In similar news: my left hand acquired my right hand today in an all stock deal valuing the combined hands at $250,000. Praising the announcement my arms noted on the deal: “With these two hands now together, there’s nothing our combined fist of might can’t do.” Competitors, my left and right feet, declined to comment on the merger but are said to be in their own separate talks about a deal.
changes nothing
Yeah it does, presumably he has that much money, which invalidates your original point. Hope that helps explain the situation!
it doesn't invalidate anything; my original point was that Musk has this much money, meaning that he's just moving money around, meaning that this pretentious analogy is not actually making any kind of insightful point whatsoever. what Musk is doing is taking two entities already with a high market value and then merging them, he's not just deciding randomly that 2 irrelevant things have value. how much money this guy has is irrelevant. it's just a shitty attempt at satire, which I cannot stand
He's not moving any money around.

The acquisition is entirely in stock. Shareholders of X are receiving xAI stock in exchange for their X shares. They don't get any cash.

Musk says the new combined entity is worth $80B, but that's on paper. The company certainly doesn't have that much cash or liquid assets. The valuation is based on xAI's previous funding round + whatever number they decided to assign to the X assets + the magic of "synergy" produced by this deal. In other words, it's not based on anything real. (Accountants call this "goodwill.")
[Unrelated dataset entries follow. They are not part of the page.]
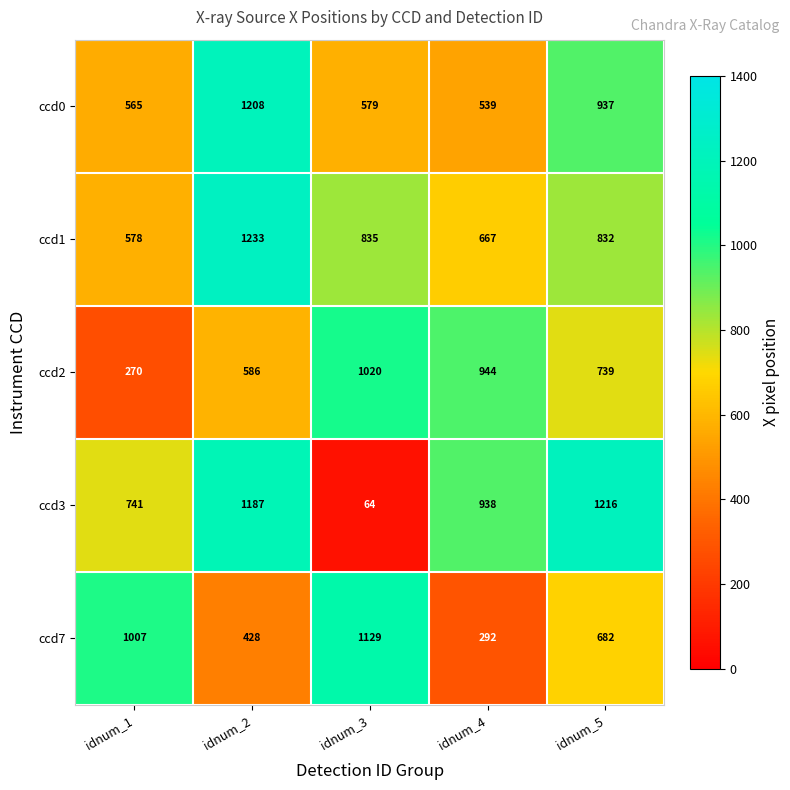

What is the total value across all series at idnum_2?

4642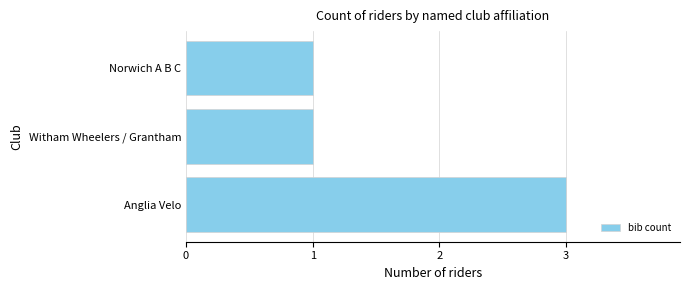

What is the smallest value displayed?

1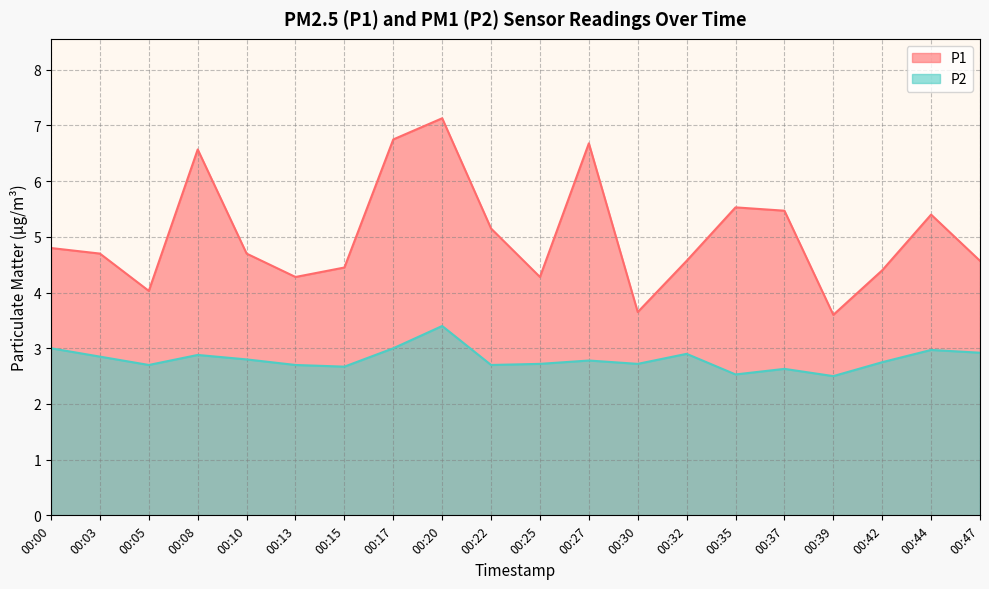

True or false: P2 has a value of 1.2 at 00:39.

False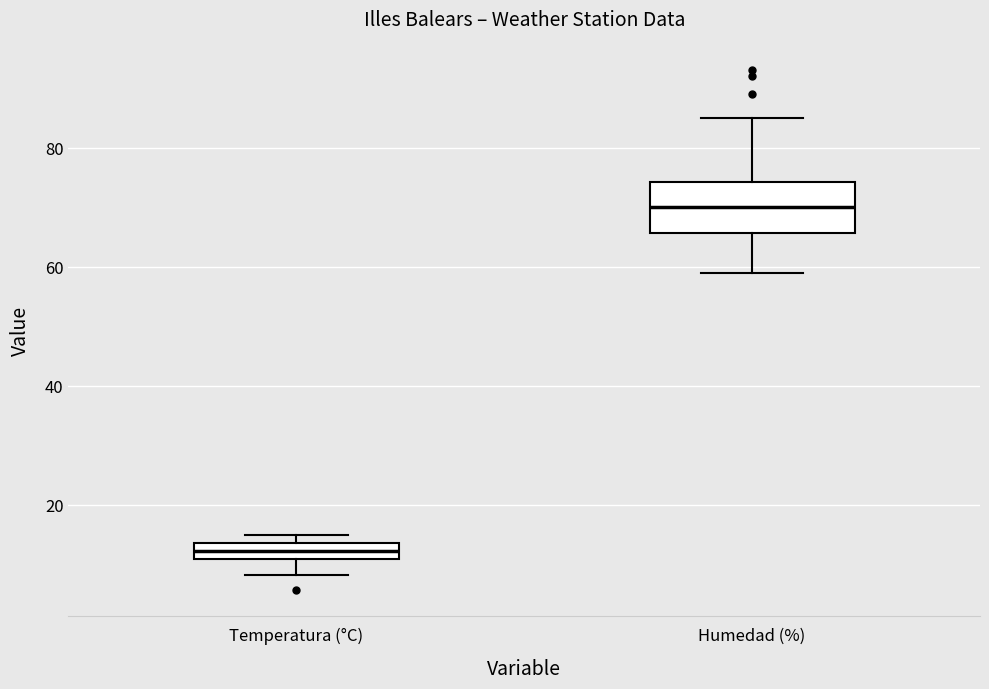

Which box has the lowest median line?

Temperatura (°C)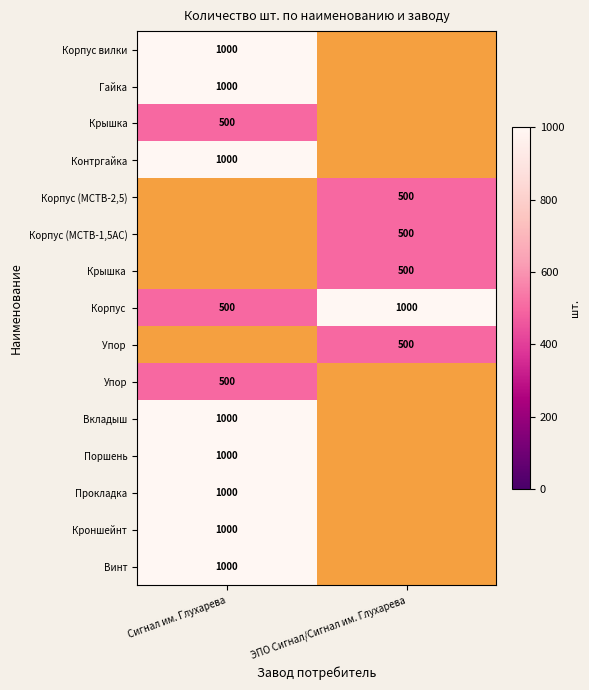

At how many categories does at least one series exceed 627?

2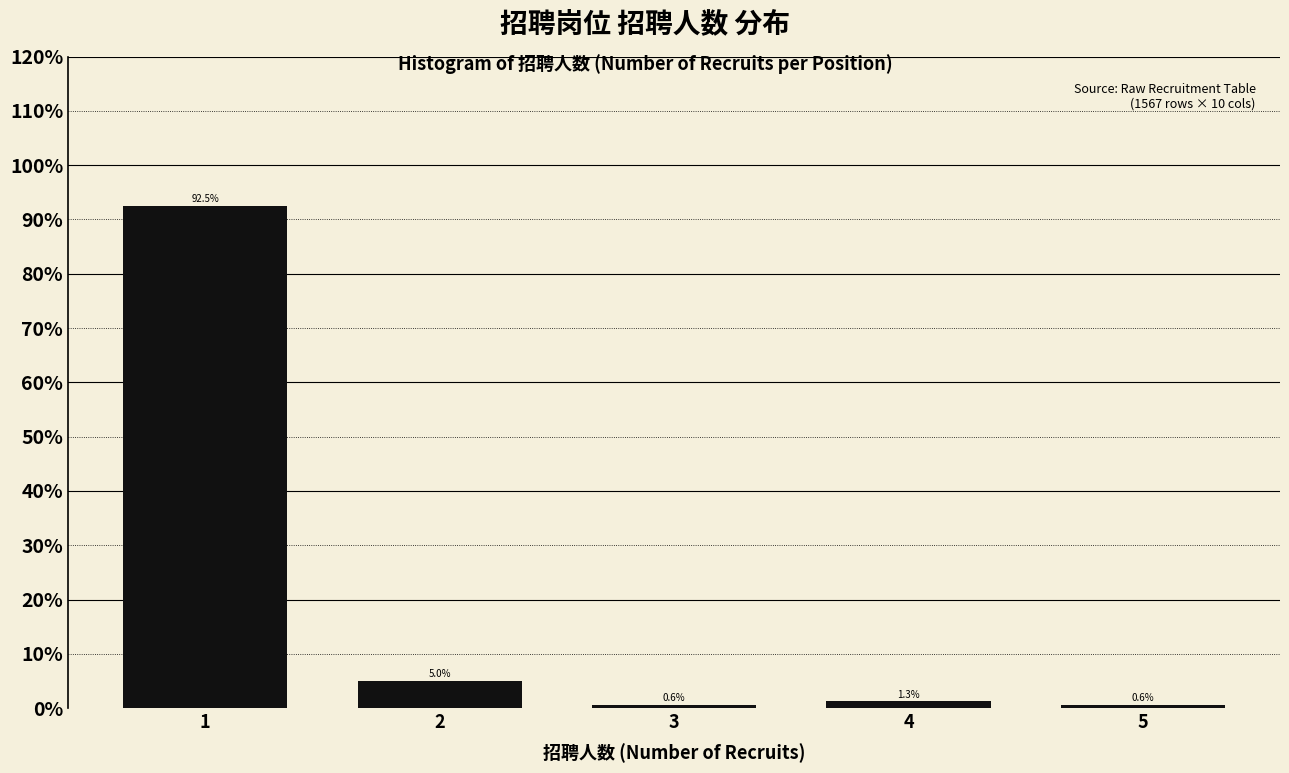

How tall is the bar that spans 3.5 to 4.5 on the x-axis?

1.3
right but those entities quite clearly have an existing market value in the region of those numbers. this guy's arms and legs do not. it's a poor analogy that's trying to be too clever
Except there is no money involved. xAI has nowhere near that amount of money in cash or in any liquid assets. The valuation hardly means anything, it might be worth $10 billion, it might be worth $100 billion nobody can tell at this point.
xAI doesn't have the money to buy X either. This acquisition doesn't involve any cash whatsoever.
"I merged my checking account ($X) with my savings account ($Y) in an all cash deal valuing the combined entity at $X+Y"
Presumably that involved actual money unlike this deal?